━━━ Source material ━━━
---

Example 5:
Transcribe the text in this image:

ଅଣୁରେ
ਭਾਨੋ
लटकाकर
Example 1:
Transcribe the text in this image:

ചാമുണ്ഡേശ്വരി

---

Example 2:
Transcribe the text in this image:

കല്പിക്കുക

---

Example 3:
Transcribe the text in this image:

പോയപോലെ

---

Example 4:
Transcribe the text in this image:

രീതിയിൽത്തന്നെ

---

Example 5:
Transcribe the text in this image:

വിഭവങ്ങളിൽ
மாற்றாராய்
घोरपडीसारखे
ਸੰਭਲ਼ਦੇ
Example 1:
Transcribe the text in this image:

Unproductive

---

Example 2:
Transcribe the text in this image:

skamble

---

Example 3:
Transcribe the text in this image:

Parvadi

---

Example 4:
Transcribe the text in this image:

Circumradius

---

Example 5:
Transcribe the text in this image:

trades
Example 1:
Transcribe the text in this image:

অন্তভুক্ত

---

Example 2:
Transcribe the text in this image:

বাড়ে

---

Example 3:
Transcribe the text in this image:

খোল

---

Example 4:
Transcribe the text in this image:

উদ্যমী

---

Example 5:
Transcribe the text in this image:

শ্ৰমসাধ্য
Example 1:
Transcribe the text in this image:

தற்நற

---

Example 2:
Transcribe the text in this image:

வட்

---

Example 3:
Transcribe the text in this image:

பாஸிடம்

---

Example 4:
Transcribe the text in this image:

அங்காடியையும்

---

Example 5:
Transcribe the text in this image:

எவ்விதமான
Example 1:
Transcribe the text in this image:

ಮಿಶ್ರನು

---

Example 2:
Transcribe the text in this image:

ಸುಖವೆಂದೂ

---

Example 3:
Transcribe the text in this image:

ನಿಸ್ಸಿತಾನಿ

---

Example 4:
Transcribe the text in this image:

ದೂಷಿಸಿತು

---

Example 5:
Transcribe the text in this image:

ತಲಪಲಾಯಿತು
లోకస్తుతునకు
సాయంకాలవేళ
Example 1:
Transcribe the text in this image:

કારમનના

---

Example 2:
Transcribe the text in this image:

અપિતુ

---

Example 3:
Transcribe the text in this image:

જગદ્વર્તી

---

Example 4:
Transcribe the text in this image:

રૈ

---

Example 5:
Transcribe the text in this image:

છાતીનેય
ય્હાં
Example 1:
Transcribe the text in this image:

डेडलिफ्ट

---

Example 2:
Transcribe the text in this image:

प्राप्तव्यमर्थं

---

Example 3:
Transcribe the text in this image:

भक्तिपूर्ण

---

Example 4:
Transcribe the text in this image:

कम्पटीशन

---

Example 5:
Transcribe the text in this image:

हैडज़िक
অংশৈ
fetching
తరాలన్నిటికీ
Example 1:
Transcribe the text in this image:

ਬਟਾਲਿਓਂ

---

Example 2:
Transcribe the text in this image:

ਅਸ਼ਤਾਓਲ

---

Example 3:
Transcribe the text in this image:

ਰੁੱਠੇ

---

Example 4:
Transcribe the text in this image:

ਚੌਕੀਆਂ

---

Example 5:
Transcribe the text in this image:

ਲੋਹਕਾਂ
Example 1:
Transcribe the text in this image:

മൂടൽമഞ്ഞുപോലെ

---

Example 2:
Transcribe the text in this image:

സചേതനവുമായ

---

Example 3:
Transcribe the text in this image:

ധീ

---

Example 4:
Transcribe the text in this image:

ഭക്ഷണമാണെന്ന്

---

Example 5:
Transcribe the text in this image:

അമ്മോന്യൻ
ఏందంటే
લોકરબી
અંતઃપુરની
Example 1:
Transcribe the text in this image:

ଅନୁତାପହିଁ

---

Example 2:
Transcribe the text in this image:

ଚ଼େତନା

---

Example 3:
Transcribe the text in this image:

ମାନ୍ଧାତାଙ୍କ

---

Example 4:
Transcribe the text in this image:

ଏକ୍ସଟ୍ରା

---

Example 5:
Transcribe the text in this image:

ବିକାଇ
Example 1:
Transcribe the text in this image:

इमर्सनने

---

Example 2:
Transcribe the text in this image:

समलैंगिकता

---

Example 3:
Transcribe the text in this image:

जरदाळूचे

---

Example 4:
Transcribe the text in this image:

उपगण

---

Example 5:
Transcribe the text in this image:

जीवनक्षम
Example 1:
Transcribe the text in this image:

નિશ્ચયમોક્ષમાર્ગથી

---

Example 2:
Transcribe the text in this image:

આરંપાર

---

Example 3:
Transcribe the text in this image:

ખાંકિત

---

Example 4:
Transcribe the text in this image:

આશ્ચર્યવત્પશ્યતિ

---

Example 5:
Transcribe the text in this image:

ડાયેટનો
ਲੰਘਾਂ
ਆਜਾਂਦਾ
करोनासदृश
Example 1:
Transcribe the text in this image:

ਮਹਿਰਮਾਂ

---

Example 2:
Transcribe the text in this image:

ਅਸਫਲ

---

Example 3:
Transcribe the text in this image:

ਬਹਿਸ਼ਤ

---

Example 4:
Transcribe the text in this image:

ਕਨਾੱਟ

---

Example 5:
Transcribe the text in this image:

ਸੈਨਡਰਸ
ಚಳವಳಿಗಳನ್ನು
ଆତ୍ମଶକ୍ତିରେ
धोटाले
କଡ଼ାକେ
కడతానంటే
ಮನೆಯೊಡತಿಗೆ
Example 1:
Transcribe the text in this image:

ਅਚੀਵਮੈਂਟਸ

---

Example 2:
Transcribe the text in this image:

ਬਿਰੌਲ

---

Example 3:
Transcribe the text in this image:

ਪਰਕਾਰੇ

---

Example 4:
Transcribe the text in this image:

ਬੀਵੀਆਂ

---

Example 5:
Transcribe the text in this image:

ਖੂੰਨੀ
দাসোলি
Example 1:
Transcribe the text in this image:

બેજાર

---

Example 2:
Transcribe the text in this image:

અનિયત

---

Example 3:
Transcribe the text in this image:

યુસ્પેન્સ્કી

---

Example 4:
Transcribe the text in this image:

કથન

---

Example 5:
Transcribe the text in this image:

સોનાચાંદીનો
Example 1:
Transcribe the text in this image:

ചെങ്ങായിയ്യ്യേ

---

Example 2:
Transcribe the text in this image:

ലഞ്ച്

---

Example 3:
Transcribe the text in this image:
━━━
Retype the material exactly.

---

Example 5:
Transcribe the text in this image:

ଅଣୁରେ
ਭਾਨੋ
लटकाकर
Example 1:
Transcribe the text in this image:

ചാമുണ്ഡേശ്വരി

---

Example 2:
Transcribe the text in this image:

കല്പിക്കുക

---

Example 3:
Transcribe the text in this image:

പോയപോലെ

---

Example 4:
Transcribe the text in this image:

രീതിയിൽത്തന്നെ

---

Example 5:
Transcribe the text in this image:

വിഭവങ്ങളിൽ
மாற்றாராய்
घोरपडीसारखे
ਸੰਭਲ਼ਦੇ
Example 1:
Transcribe the text in this image:

Unproductive

---

Example 2:
Transcribe the text in this image:

skamble

---

Example 3:
Transcribe the text in this image:

Parvadi

---

Example 4:
Transcribe the text in this image:

Circumradius

---

Example 5:
Transcribe the text in this image:

trades
Example 1:
Transcribe the text in this image:

অন্তভুক্ত

---

Example 2:
Transcribe the text in this image:

বাড়ে

---

Example 3:
Transcribe the text in this image:

খোল

---

Example 4:
Transcribe the text in this image:

উদ্যমী

---

Example 5:
Transcribe the text in this image:

শ্ৰমসাধ্য
Example 1:
Transcribe the text in this image:

தற்நற

---

Example 2:
Transcribe the text in this image:

வட்

---

Example 3:
Transcribe the text in this image:

பாஸிடம்

---

Example 4:
Transcribe the text in this image:

அங்காடியையும்

---

Example 5:
Transcribe the text in this image:

எவ்விதமான
Example 1:
Transcribe the text in this image:

ಮಿಶ್ರನು

---

Example 2:
Transcribe the text in this image:

ಸುಖವೆಂದೂ

---

Example 3:
Transcribe the text in this image:

ನಿಸ್ಸಿತಾನಿ

---

Example 4:
Transcribe the text in this image:

ದೂಷಿಸಿತು

---

Example 5:
Transcribe the text in this image:

ತಲಪಲಾಯಿತು
లోకస్తుతునకు
సాయంకాలవేళ
Example 1:
Transcribe the text in this image:

કારમનના

---

Example 2:
Transcribe the text in this image:

અપિતુ

---

Example 3:
Transcribe the text in this image:

જગદ્વર્તી

---

Example 4:
Transcribe the text in this image:

રૈ

---

Example 5:
Transcribe the text in this image:

છાતીનેય
ય્હાં
Example 1:
Transcribe the text in this image:

डेडलिफ्ट

---

Example 2:
Transcribe the text in this image:

प्राप्तव्यमर्थं

---

Example 3:
Transcribe the text in this image:

भक्तिपूर्ण

---

Example 4:
Transcribe the text in this image:

कम्पटीशन

---

Example 5:
Transcribe the text in this image:

हैडज़िक
অংশৈ
fetching
తరాలన్నిటికీ
Example 1:
Transcribe the text in this image:

ਬਟਾਲਿਓਂ

---

Example 2:
Transcribe the text in this image:

ਅਸ਼ਤਾਓਲ

---

Example 3:
Transcribe the text in this image:

ਰੁੱਠੇ

---

Example 4:
Transcribe the text in this image:

ਚੌਕੀਆਂ

---

Example 5:
Transcribe the text in this image:

ਲੋਹਕਾਂ
Example 1:
Transcribe the text in this image:

മൂടൽമഞ്ഞുപോലെ

---

Example 2:
Transcribe the text in this image:

സചേതനവുമായ

---

Example 3:
Transcribe the text in this image:

ധീ

---

Example 4:
Transcribe the text in this image:

ഭക്ഷണമാണെന്ന്

---

Example 5:
Transcribe the text in this image:

അമ്മോന്യൻ
ఏందంటే
લોકરબી
અંતઃપુરની
Example 1:
Transcribe the text in this image:

ଅନୁତାପହିଁ

---

Example 2:
Transcribe the text in this image:

ଚ଼େତନା

---

Example 3:
Transcribe the text in this image:

ମାନ୍ଧାତାଙ୍କ

---

Example 4:
Transcribe the text in this image:

ଏକ୍ସଟ୍ରା

---

Example 5:
Transcribe the text in this image:

ବିକାଇ
Example 1:
Transcribe the text in this image:

इमर्सनने

---

Example 2:
Transcribe the text in this image:

समलैंगिकता

---

Example 3:
Transcribe the text in this image:

जरदाळूचे

---

Example 4:
Transcribe the text in this image:

उपगण

---

Example 5:
Transcribe the text in this image:

जीवनक्षम
Example 1:
Transcribe the text in this image:

નિશ્ચયમોક્ષમાર્ગથી

---

Example 2:
Transcribe the text in this image:

આરંપાર

---

Example 3:
Transcribe the text in this image:

ખાંકિત

---

Example 4:
Transcribe the text in this image:

આશ્ચર્યવત્પશ્યતિ

---

Example 5:
Transcribe the text in this image:

ડાયેટનો
ਲੰਘਾਂ
ਆਜਾਂਦਾ
करोनासदृश
Example 1:
Transcribe the text in this image:

ਮਹਿਰਮਾਂ

---

Example 2:
Transcribe the text in this image:

ਅਸਫਲ

---

Example 3:
Transcribe the text in this image:

ਬਹਿਸ਼ਤ

---

Example 4:
Transcribe the text in this image:

ਕਨਾੱਟ

---

Example 5:
Transcribe the text in this image:

ਸੈਨਡਰਸ
ಚಳವಳಿಗಳನ್ನು
ଆତ୍ମଶକ୍ତିରେ
धोटाले
କଡ଼ାକେ
కడతానంటే
ಮನೆಯೊಡತಿಗೆ
Example 1:
Transcribe the text in this image:

ਅਚੀਵਮੈਂਟਸ

---

Example 2:
Transcribe the text in this image:

ਬਿਰੌਲ

---

Example 3:
Transcribe the text in this image:

ਪਰਕਾਰੇ

---

Example 4:
Transcribe the text in this image:

ਬੀਵੀਆਂ

---

Example 5:
Transcribe the text in this image:

ਖੂੰਨੀ
দাসোলি
Example 1:
Transcribe the text in this image:

બેજાર

---

Example 2:
Transcribe the text in this image:

અનિયત

---

Example 3:
Transcribe the text in this image:

યુસ્પેન્સ્કી

---

Example 4:
Transcribe the text in this image:

કથન

---

Example 5:
Transcribe the text in this image:

સોનાચાંદીનો
Example 1:
Transcribe the text in this image:

ചെങ്ങായിയ്യ്യേ

---

Example 2:
Transcribe the text in this image:

ലഞ്ച്

---

Example 3:
Transcribe the text in this image:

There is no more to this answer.